Excerpt:
▼
Could we raise enough money day in, day out for staff salaries, electricity, gas and all the other running costs?
There was also some resistance among local GPs. The idea of a hospice was new and many older GPs had seen the loss of their maternity care and now might lose care of their patients at the other end of their lives.
Where, they asked, was cradle to grave care? Also, these GPs had cared for their dying patients throughout their career. “You can’t tell us what to do”.
Dr McKerrow had also been a GP and understood these concerns.
She personally visited most of the practices and explained how the hospice would be there to help them look after their patients and not take over. She quietly won their support.
In my hospital days terminally ill patients were put in a side ward. The doctor’s role was to save lives, death was a failure where 'nothing can be done'.
Pain killing meant increasing the morphine. And symptom control meant waiting until the patient was in pain or vomiting. No-one discussed their wider concerns.
When Rowcroft finally opened I worked there for one afternoon a week.
Margaret McKerrow was my mentor and she opened my eyes. She was quiet and calm. She told me that when working in a hospital her consultant had commented: “I cannot hear what you are saying, and I cannot read your writing which makes communication difficult.”
Typically, she was being unfair to herself.
▲
Data under study:
▼
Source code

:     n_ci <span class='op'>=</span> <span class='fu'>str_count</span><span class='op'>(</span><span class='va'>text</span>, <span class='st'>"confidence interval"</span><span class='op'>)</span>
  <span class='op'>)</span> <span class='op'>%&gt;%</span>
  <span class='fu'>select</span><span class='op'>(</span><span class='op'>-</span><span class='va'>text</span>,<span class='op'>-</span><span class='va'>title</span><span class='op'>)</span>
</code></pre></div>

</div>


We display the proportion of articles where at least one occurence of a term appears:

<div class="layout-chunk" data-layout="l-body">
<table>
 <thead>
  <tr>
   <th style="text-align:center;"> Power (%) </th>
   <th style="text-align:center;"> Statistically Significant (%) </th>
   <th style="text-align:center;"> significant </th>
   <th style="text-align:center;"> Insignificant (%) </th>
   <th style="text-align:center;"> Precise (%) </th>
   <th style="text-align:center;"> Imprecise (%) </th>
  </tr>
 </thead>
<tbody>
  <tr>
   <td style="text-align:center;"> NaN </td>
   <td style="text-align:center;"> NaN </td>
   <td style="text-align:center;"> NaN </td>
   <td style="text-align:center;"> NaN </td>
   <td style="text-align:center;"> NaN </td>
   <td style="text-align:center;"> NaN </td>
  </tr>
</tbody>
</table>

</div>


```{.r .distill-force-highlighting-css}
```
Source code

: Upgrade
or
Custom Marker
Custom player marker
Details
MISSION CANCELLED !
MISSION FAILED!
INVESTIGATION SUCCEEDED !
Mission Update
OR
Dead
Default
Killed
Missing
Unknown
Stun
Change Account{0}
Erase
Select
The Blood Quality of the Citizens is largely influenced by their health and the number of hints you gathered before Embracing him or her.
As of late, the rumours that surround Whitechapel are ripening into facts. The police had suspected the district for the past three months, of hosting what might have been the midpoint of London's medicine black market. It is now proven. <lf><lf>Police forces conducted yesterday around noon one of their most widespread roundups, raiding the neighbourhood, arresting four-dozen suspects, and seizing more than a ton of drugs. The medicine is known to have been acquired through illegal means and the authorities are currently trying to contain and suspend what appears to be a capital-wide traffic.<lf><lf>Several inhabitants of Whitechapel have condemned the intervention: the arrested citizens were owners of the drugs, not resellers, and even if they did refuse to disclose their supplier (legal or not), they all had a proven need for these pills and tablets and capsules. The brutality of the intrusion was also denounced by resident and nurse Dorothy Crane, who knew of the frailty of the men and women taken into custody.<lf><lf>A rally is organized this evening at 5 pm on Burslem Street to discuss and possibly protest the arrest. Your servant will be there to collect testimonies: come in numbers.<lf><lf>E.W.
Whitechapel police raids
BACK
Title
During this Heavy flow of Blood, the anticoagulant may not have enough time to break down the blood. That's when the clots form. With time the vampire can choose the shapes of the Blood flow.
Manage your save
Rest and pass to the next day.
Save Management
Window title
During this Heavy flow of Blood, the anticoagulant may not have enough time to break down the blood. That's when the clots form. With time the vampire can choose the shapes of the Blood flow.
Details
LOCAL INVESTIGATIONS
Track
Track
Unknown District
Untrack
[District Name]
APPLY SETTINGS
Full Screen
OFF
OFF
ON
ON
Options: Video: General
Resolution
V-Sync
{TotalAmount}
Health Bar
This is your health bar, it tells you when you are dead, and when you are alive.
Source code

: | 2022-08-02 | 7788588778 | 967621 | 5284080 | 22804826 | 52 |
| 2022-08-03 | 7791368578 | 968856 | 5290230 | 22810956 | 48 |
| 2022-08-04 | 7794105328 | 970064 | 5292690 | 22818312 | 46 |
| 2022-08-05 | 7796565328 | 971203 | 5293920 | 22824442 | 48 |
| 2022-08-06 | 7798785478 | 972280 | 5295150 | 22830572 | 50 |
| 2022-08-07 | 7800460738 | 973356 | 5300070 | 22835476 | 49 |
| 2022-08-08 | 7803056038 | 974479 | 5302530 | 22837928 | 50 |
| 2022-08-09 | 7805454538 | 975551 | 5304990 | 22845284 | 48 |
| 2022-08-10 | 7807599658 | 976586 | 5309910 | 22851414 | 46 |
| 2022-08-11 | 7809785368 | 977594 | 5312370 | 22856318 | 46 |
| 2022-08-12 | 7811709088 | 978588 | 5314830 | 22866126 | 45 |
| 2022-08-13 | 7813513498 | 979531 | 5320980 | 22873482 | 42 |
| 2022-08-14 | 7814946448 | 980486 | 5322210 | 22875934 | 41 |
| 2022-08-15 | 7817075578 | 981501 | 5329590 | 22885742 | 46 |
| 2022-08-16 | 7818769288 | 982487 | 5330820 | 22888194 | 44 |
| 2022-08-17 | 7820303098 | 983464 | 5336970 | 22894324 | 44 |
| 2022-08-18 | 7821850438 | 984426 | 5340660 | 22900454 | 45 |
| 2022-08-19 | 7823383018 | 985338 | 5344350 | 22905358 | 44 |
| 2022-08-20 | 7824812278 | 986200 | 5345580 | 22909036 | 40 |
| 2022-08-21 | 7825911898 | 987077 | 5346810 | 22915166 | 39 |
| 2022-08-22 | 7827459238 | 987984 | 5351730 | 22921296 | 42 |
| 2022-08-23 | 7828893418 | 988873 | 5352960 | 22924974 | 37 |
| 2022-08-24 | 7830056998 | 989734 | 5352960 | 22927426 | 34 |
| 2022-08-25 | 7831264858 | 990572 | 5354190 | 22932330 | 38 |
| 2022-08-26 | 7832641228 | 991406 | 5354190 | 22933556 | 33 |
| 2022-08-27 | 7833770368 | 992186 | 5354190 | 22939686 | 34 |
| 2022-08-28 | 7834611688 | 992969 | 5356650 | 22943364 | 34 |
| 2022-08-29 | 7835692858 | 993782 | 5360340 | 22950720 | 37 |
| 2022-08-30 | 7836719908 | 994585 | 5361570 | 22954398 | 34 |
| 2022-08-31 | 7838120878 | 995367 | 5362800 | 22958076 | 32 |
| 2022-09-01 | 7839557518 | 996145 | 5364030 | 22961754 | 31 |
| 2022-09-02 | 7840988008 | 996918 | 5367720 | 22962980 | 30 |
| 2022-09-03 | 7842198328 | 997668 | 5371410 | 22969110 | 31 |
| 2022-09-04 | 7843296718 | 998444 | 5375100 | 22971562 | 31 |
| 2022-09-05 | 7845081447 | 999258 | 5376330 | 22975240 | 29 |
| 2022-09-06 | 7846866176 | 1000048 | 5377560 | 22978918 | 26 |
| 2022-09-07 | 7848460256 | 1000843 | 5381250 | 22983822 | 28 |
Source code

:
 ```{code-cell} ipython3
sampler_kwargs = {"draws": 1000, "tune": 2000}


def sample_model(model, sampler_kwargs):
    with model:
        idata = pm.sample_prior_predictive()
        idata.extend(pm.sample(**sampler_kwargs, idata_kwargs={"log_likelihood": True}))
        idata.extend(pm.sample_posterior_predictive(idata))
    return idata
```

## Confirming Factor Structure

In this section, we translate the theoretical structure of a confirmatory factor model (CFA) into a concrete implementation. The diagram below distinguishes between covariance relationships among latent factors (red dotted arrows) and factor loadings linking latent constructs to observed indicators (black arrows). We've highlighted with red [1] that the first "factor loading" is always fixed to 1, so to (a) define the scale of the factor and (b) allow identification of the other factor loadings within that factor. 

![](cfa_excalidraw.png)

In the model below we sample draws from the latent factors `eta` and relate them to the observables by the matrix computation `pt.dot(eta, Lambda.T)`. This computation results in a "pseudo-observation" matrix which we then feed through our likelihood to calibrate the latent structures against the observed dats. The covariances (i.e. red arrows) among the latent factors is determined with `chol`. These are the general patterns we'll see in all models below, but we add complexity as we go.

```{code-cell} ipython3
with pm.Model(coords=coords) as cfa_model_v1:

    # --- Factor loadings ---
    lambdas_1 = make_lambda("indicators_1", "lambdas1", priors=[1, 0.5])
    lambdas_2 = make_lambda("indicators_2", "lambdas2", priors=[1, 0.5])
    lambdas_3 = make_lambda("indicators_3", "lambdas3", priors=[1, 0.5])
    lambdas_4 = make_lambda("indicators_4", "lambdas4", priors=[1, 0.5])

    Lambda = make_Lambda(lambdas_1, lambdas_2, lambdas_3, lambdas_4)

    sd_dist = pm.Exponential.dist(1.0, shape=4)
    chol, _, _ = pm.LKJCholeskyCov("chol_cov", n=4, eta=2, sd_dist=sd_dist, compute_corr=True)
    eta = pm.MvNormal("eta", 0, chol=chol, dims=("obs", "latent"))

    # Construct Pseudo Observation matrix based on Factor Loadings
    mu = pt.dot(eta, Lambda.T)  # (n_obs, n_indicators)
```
▲
Required work:
Print the part of the Rowcroft hospice passage from "Where, they asked, was" up to and including "understood these concerns.". The entries have nothing to do with the Rowcroft hospice passage.

Answer space:
Where, they asked, was cradle to grave care? Also, these GPs had cared for their dying patients throughout their career. “You can’t tell us what to do”.
Dr McKerrow had also been a GP and understood these concerns.